Die Fragen stellte Doreen Matthei
Übersetzung Michael Kaltenecker

Lies auch die Rezension des Kurzfilms „Punchline


Interview: In our conversation Christophe M. Saber tells us how long the idea for „Punchline“ has been with him, why he implemented it twice and how important improvisation is for him.

I had the pleasure to watch your short film „Punchline“ at the 19th Landshut Short Film Festival. How did you develop the idea for the 9-minute short film?

The idea came to me in my first year of film school when I was 19 years old. Watching films by Tarantino and Guy Ritchie of course influenced me. I was fascinated with the theatrical posture that killers have in these films. So I wanted to make fun of that but also pay an homage at the same time. I originally directed a 4 minutes version of the film in 2010, it all happened in an elevator. My lack of experience in both writing and directing at the time left me with a very below average short. I knew however that the idea had was worth pursuing and I promised myself that one day I would remake the film properly and in late 2016, six years later, I finally remade it.

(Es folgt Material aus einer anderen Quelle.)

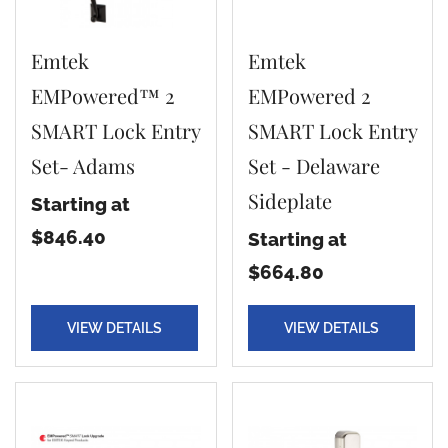
Emtek
Emtek
EMPowered™ 2
EMPowered 2
SMART Lock Entry
SMART Lock Entry
Set- Adams
Set - Delaware
Sideplate
Starting at
$846.40
Starting at
$664.80
VIEW DETAILS
VIEW DETAILS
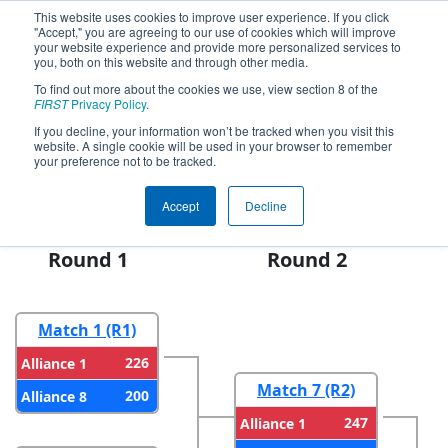
This website uses cookies to improve user experience. If you click
"Accept," you are agreeing to our use of cookies which will improve
your website experience and provide more personalized services to
you, both on this website and through other media.
To find out more about the cookies we use, view section 8 of the
FIRST Championship - FIRST
FIRST
Privacy Policy
.
Robotics Competition -
If you decline, your information won’t be tracked when you visit this
Hopper Division presented by
website. A single cookie will be used in your browser to remember
your preference not to be tracked.
PwC
Accept
Decline
Round 1
Round 2
Match 1 (R1)
226
Alliance 1
Match 7 (R2)
200
Alliance 8
247
Alliance 1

In this genre – broadly speaking gangster comedy – there are many great examples. Are there films or directors that have directly influenced you?

„Pulp Fiction“ [Quentin Tarantino, 1994] of course. „Snatch“ [Guy Ritchie, 2000], „Lock stock and two smoking barrels“ [Guy Ritchie, 1998], „Natural Born Killers“ [Oliver Stone, 1994], „True Romance“ [Tony Scott, 1993], „Goodfellas“ [Martin Scorsese, 1990].

In terms of craftsmanship, the film is very confident. I remember the location of the film above all. Can you tell me more about the shooting?

The shooting of „Punchline“ took two days. We shot it over the weekend with a group of friends with virtually no budget. I wanted to give a lot of space for improvisation so we sometimes let the camera roll for 10 minutes and the actors would come up with punchlines of the top of their heads. I don’t think I’ve ever laughed harder on a film set; it was a lot of fun.

The ensemble harmonizes well together. How did the casting process go?

Mehdi Djaadi had actually acted in the first version of the film. Alain Borek, I had met a few months earlier and knew I wanted to work with him someday because of his amazing improvisation skills. And Laurent Baier had acted in one of my previous films „Discipline. So there wasn’t much casting done, it was more of a natural selection of people I wanted to work or re-work with.

Can you tell me a little bit more about yourself? You’ve already realized a lot from fiction to documentaries to the experimental. Do you have a favourite area?

My heart definitely belongs to fiction. Growing I mostly watch American Cinema and today my ambition is to tell story that have a wide audience appeal while maintaining a unique and specific aesthetic. I call them „popular film d’auteur.

What will happen next with you? Which projects are planned?

My next project will either be a feature film in Switzerland or back home in Cairo Egypt. I’m currently writing, it’s too early to say what I’ll do next but I’m looking forward to whatever the future holds.